Here is the problem.
You can get a nice base computer within your budget, but probably nothing with a decent graphics card for gaming. All off-the-shelf low-cost computers come either with integrated graphics or very low-end graphics cards. Anything with a good gaming card will have the price inflated way up... major brand computer manufacturers like Dell, HP, Sony, Acer etc have ZERO incentive to hurt the sales of their high-end systems by offering low-cost computers with good enough graphics cards for gaming.
So you'll need to add a graphics card yourself, and unfortunately the only place to get decent prices for those is online.
For example, you could pick up this in person, it's much better than the Acer from Fry's:
http://www.bestbuy.com/site/Dell+-+Inspiron+Desktop+/+Intel%26%23174%3B+Core%26%23153%3B+i3+Processor+/+4GB+Memory/3152118.p?id=1218380502937&skuId=3152118&st=dell%20core%20i3%20desktop&cp=1&lp=5
This is another option:
http://www.bestbuy.com/site/Gateway+-+Desktop+/+Intel%26%23174%3B+Core%26%23153%3B+i3+Processor+/+6GB+Memory+/+1TB+Hard+Drive/3152445.p?id=1218380507379&skuId=3152445&st=gateway%20core%20i3%20desktop&cp=1&lp=1
The Core i3 2100 matches or beats most of AMD's quad-cores and 6-cores in gaming performance, it's a great budget CPU. But the system needs a graphics card- and Best Buy's prices on those are absurdly high.
Then order any of these online:
http://www.newegg.com/Product/Product.aspx?Item=N82E16814131342
http://www.newegg.com/Product/Product.aspx?Item=N82E16814102934
http://www.newegg.com/Product/Product.aspx?Item=N82E16814150577
And you'd be fine for WoW on medium settings. All of those cards run fine on the factory 300W power supply (but anything higher-end would require replacing the factory psu)

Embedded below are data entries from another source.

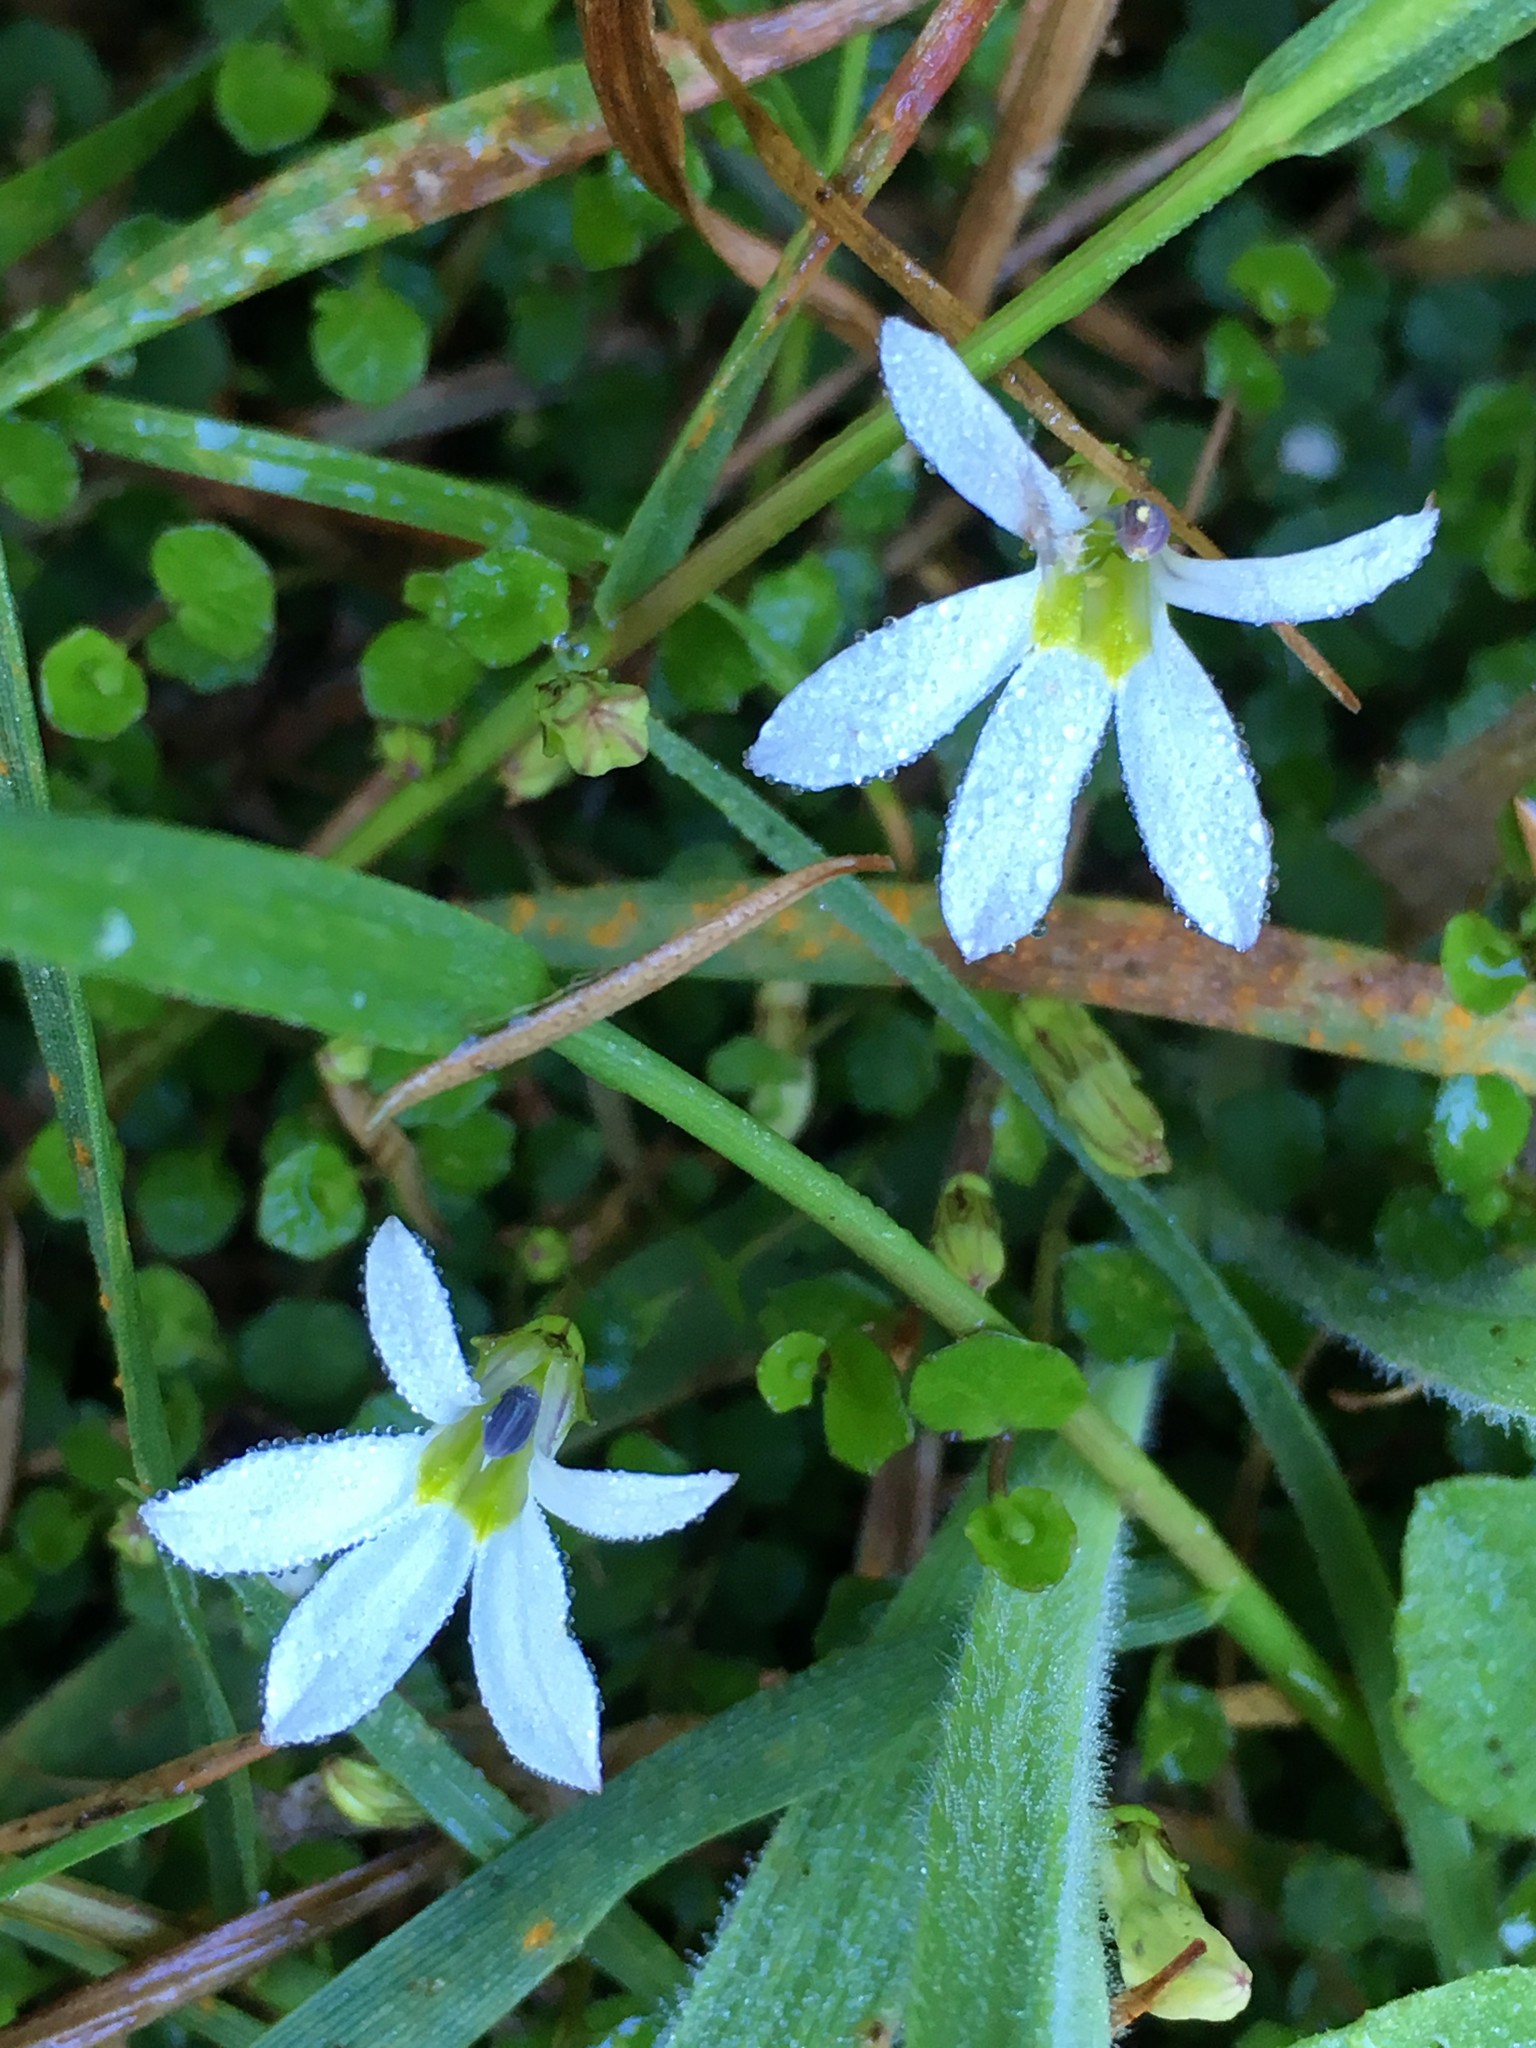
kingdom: Plantae
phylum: Tracheophyta
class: Magnoliopsida
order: Asterales
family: Campanulaceae
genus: Lobelia
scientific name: Lobelia angulata
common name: Lawn lobelia
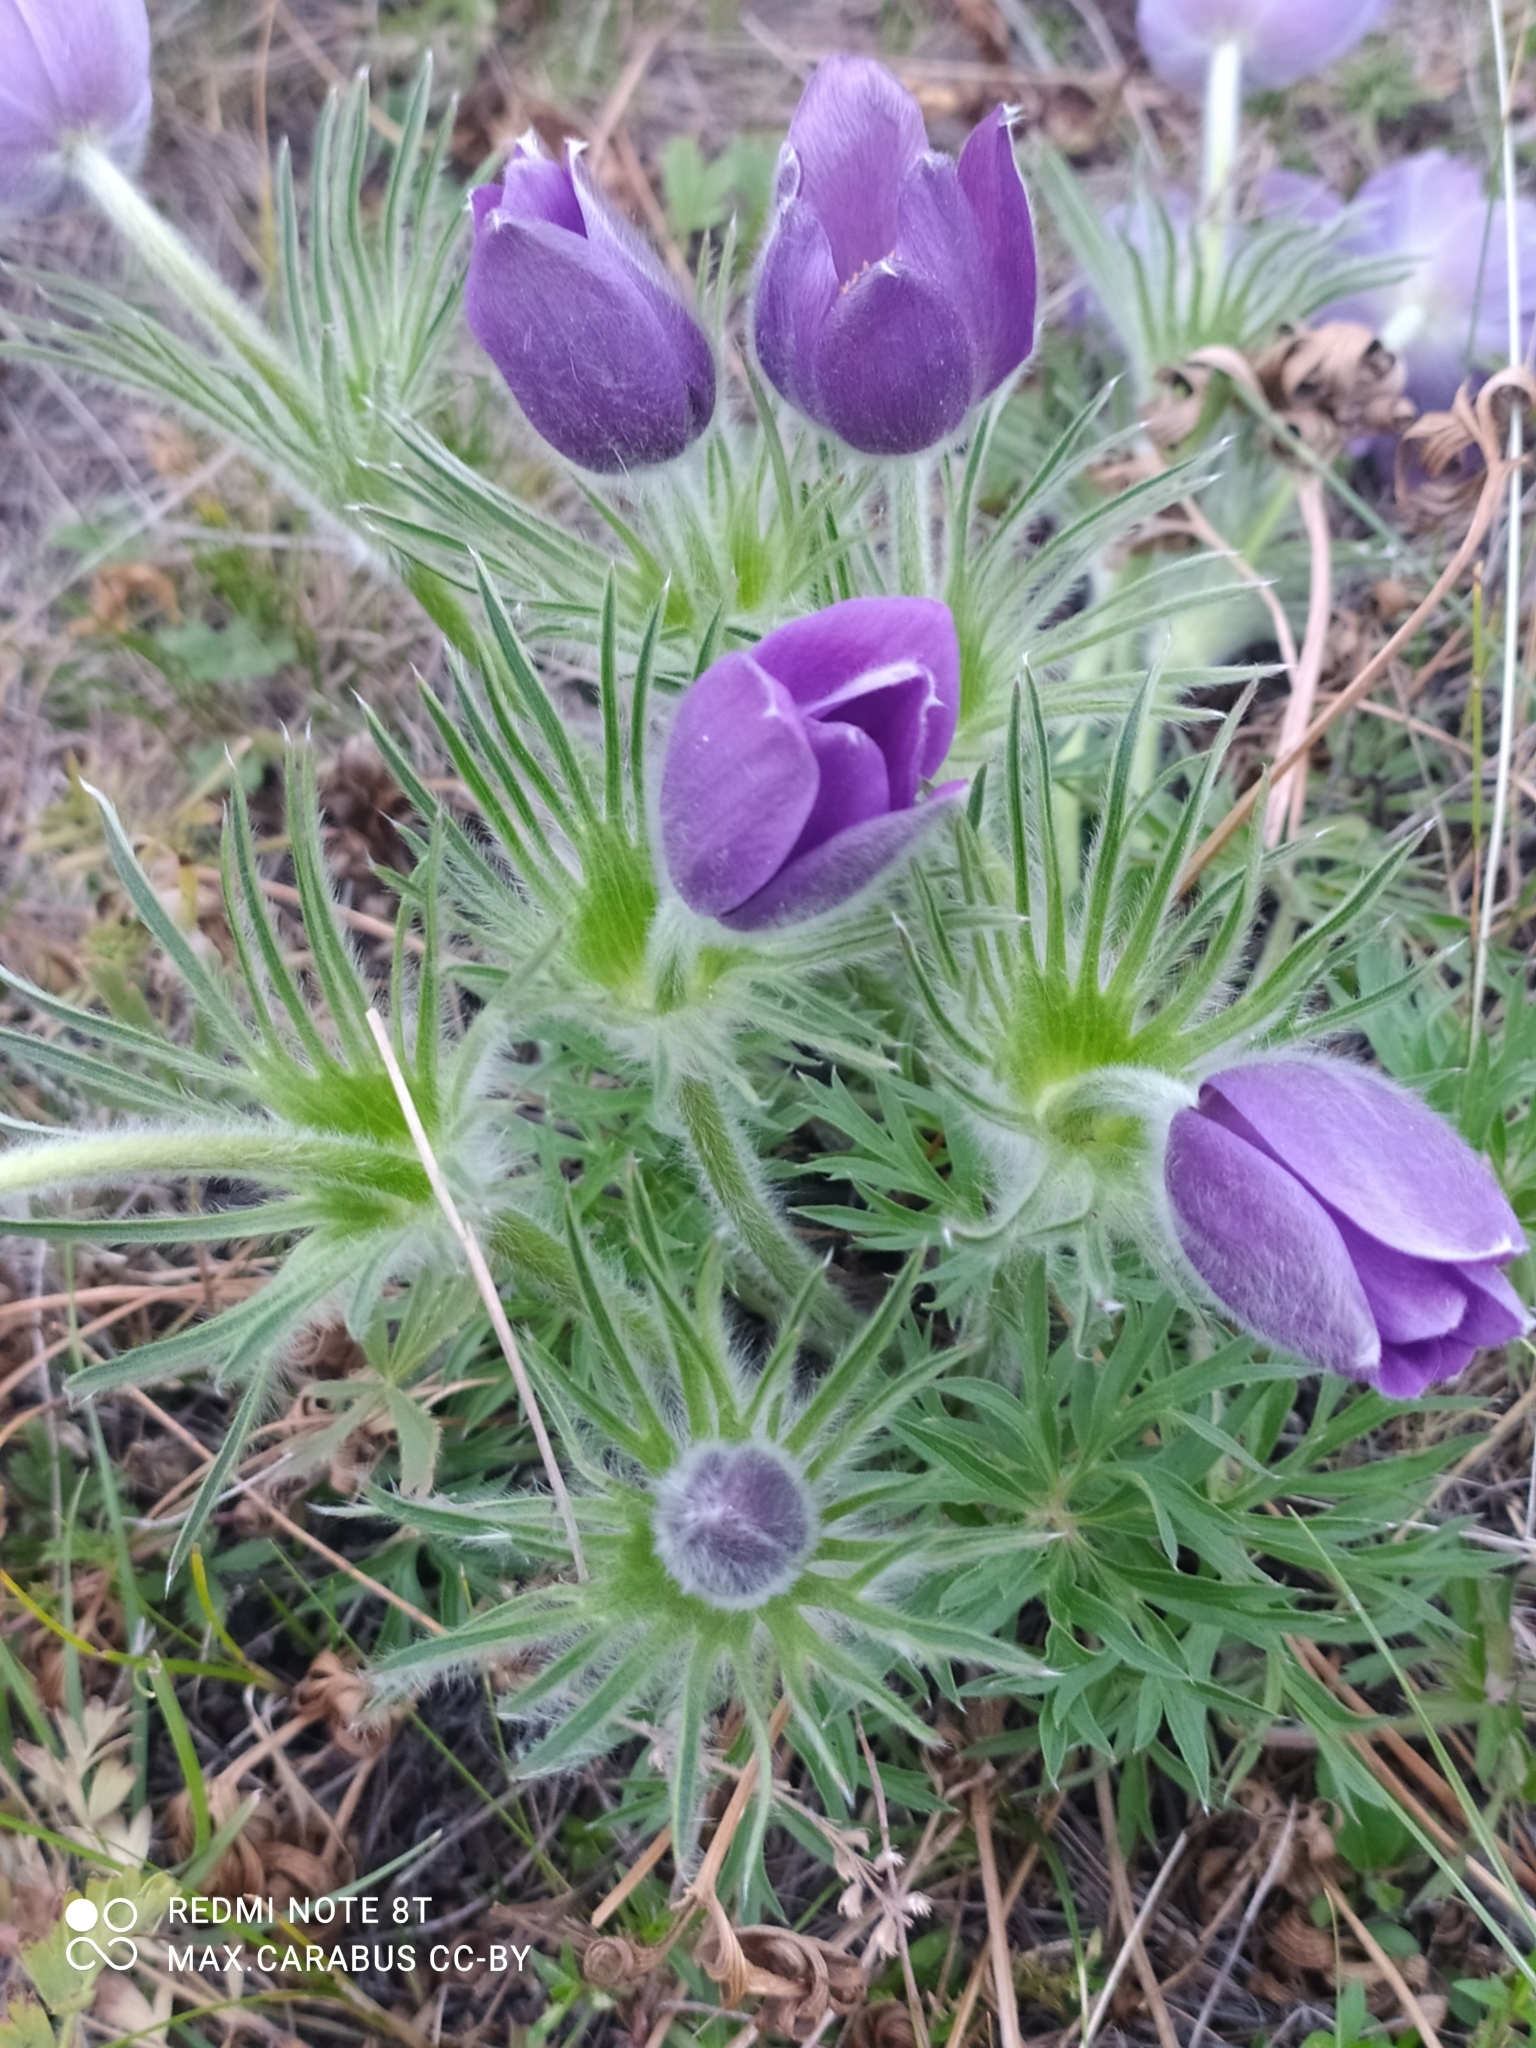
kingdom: Plantae
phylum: Tracheophyta
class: Magnoliopsida
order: Ranunculales
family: Ranunculaceae
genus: Pulsatilla
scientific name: Pulsatilla patens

Even with rush shipping, you'll do much better than Best Buy's prices on graphics cards- they charge $99 for $50 cards and $120 for $75 cards, stuff like that. Just turn away from that aisle, maximum warp.
Here are results for Crysis 2 (much more demanding than WoW) on high settings:
http://www.tomshardware.com/reviews/radeon-hd-6570-radeon-hd-6670-turks,2925-5.html
Here's WoW on ULTRA- which cards in this price range can't hack except at really low resolutions. At high you'd see much better results and at medium, even moreso. The 6570 is just slightly slower than the 5670:
http://www.techpowerup.com/reviews/Zotac/GeForce_GT_520/18.html
For reference, that Acer's Radeon HD 4250 is below the bottom card on this chart:
http://www.techspot.com/review/245-ati-radeon-hd-5570/page6.html
If you absolutely insist upon buying a graphics card in-store, Fry's has a GT 440 (fast GDDR5 model) for $90 out the door, down to $70 after rebate. Not a great deal since it performs identically to the cheaper Radeon HD 6570, but at least you could eliminate shipping delay.
http://www.frys.com/product/6553053
If you don't mind driving, there's a Best Buy directly across the street from the El Segundo Fry's. You could hit both places, provided the stores have the items in stock.
By the way, I recommend the Dell over the Acer because Dell's factory psu is 300 watts... Gateway's isn't listed- it might be 300W but might only be 250W, which couldn't support anything above a Radeon HD 6450 or GeForce GT 520.